Consigli per l’opposizione»: sui giornali sembra diventata una ru­brica fissa. L’opposizione dovreb­be: darsi un governo ombra o lavo­rare per progetti, rafforzare le pro­prie strutture o sciogliere le proprie organizzazioni; allenare un pro­prio leader o attendere per non bruciarlo; sommare i propri voti o mantenere le proprie identità; per­dere la propria ala estrema o aggregare tutti i consensi. Perfino, co­me chiede Sergio Romano, dare una mano con senso di responsa­bilità (anzi di colpa!) alla maggio­ranza, dato che un giorno tutto questo potrebbe essere suo (ma si sa che era una tentazione nel de­serto).

Pochi si chiedono perché mai la sinistra non dovrebbe continuare a essere relegata all’opposizione. In questo paese, è sempre stata una qualche aggregazione centrata sul­la borghesia ad esprimere il governo: che cosa è cambiato? La que­stione dell’opposizione richiama quella della continuità o disconti­nuità dell’attuale maggioranza ri­spetto a quelle che per SO anni hanno governato questo paese.

Trasformismo
Secondo Asor Rosa (l’Unità del 27 agosto), «di nuovo regime rappresenta davvero l’erede della parte peggiore del vecchio regime. Siccome il quadro sociale non è stato intaccato, il quadro politico ne è stato solo trasformisticamente boulversè». Certo, ci sono elementi di discontinuità nel trasformismo. L’avere sostituito l’appoggio dei partiti laici rimettendo in gioco l’opposizione neofascista, rende superflua la ricerca di un consenso sociale basato sulla solidarietà, seppure a volte in modo vuoto o distorto; dà mano libera rispetto al­le regole. Mani Pulite potrebbe an­che essere dovuta al fatto che il co­sto dell’intermediazione politica era diventato troppo elevato, e che .era opportuno trovare modi per gestire in proprio, senza interme­diari, il rapporto con la pubblica amministrazione. Semplificato il processo politico, eliminate molte mediazioni, questo governo rappresenta una soluzione più efficiente di quelli del passato per quella borghesia che lo esprime.

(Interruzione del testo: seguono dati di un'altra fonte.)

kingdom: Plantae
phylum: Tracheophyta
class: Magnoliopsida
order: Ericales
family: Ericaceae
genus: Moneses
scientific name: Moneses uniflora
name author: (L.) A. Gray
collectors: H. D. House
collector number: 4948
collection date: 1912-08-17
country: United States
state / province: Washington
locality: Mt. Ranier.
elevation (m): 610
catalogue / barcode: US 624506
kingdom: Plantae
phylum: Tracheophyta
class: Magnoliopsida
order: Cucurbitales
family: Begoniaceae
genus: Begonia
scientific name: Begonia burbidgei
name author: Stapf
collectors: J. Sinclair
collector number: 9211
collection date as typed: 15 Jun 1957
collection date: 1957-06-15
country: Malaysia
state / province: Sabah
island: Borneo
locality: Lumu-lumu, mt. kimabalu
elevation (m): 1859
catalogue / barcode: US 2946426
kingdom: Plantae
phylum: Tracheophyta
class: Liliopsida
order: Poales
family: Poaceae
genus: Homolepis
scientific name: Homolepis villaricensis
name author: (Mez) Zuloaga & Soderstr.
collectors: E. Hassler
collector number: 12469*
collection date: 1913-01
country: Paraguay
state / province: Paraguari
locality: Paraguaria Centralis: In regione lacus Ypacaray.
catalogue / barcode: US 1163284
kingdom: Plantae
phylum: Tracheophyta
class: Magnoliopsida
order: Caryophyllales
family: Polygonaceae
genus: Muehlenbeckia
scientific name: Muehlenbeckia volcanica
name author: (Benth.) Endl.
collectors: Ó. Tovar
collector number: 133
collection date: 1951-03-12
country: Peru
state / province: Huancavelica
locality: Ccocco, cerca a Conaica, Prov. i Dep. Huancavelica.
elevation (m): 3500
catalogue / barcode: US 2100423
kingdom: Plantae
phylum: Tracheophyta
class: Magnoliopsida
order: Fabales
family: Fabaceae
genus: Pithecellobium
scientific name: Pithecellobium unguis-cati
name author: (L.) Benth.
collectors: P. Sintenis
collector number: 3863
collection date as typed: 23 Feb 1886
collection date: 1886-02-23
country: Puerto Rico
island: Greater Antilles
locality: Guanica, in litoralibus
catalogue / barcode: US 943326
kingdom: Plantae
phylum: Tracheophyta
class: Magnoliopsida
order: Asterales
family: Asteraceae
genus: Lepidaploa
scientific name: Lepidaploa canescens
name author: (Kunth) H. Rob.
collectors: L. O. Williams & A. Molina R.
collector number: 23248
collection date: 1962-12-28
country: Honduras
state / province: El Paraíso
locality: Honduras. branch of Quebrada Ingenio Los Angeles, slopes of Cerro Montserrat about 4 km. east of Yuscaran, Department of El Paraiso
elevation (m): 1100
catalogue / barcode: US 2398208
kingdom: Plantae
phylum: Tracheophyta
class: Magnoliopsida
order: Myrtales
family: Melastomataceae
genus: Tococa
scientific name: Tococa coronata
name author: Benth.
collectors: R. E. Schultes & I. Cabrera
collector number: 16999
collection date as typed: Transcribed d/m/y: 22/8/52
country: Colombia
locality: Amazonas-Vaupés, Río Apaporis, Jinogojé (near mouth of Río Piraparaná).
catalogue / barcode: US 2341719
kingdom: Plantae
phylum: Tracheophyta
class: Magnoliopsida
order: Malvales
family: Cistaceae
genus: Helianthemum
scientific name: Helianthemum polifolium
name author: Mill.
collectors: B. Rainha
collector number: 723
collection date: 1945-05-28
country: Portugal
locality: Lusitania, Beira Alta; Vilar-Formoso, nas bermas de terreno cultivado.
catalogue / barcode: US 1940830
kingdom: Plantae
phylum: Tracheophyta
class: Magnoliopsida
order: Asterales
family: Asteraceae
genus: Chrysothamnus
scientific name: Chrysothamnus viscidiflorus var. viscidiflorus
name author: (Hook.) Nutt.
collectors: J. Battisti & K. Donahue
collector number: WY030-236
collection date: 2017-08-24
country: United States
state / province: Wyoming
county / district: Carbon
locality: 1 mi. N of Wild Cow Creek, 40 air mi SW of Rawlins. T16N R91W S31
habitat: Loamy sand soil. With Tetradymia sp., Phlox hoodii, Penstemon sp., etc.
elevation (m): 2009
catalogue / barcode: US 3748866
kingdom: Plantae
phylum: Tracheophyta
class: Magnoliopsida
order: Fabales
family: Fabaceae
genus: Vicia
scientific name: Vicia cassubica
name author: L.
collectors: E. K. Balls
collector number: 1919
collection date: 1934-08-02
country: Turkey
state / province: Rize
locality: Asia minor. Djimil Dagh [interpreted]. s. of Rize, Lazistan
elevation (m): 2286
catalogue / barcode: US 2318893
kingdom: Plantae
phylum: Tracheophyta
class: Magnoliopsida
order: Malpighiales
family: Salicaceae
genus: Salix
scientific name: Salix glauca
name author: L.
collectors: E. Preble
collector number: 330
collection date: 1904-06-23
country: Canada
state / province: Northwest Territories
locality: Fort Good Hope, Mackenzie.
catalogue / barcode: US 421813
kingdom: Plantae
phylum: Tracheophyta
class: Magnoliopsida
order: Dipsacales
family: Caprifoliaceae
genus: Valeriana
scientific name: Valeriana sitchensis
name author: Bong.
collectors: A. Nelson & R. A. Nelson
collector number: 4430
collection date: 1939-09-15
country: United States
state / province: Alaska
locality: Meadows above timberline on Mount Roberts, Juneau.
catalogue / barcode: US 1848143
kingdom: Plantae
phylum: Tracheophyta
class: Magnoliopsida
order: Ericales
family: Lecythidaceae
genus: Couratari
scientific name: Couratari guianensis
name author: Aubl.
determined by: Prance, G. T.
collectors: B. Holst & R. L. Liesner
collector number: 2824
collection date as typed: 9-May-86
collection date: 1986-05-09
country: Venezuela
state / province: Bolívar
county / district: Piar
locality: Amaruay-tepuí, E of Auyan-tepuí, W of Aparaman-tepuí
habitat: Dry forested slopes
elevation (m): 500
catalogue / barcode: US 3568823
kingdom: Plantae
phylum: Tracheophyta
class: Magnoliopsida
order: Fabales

Proviamo a guardare questo governo con gli occhi degli altri. Allora la volgarità apparirà difetto trascurabile, la mancanza di cultura politica un merito, i pericoli democratici per l’informazione lamenti di vecchi garantisti, le improvvisazioni verranno generosamente perdonate. Questo governo ci darà: un po’ di flessibilità del mercato del lavoro (l’aveva già fatto Ciam­pi), qualche ritocco al sistema delle pensioni (come Amato), qual­che riduzione dello stato sociale (sappiamo che così non si va avanti), un po’ di privatizzazioni (le fanno ovunque). C’è posto an­che per la solidarietà: al 20% della popolazione in stato di indigenza si può, e conviene riservare una quota del reddito prodotto. Piccolo cabotaggio, cambiamenti omeopatici neppure vistosamente dis­sennati. Non è quello che abbiamo sempre avuto? Neppure Rumor era un Kennedy, né De Mita una That­cher. 1 prossimi 3-4 anni saranno verosimilmente di congiuntura fa­vorevole: sarà più facile galleggiare sull’onda. Perché cambiare?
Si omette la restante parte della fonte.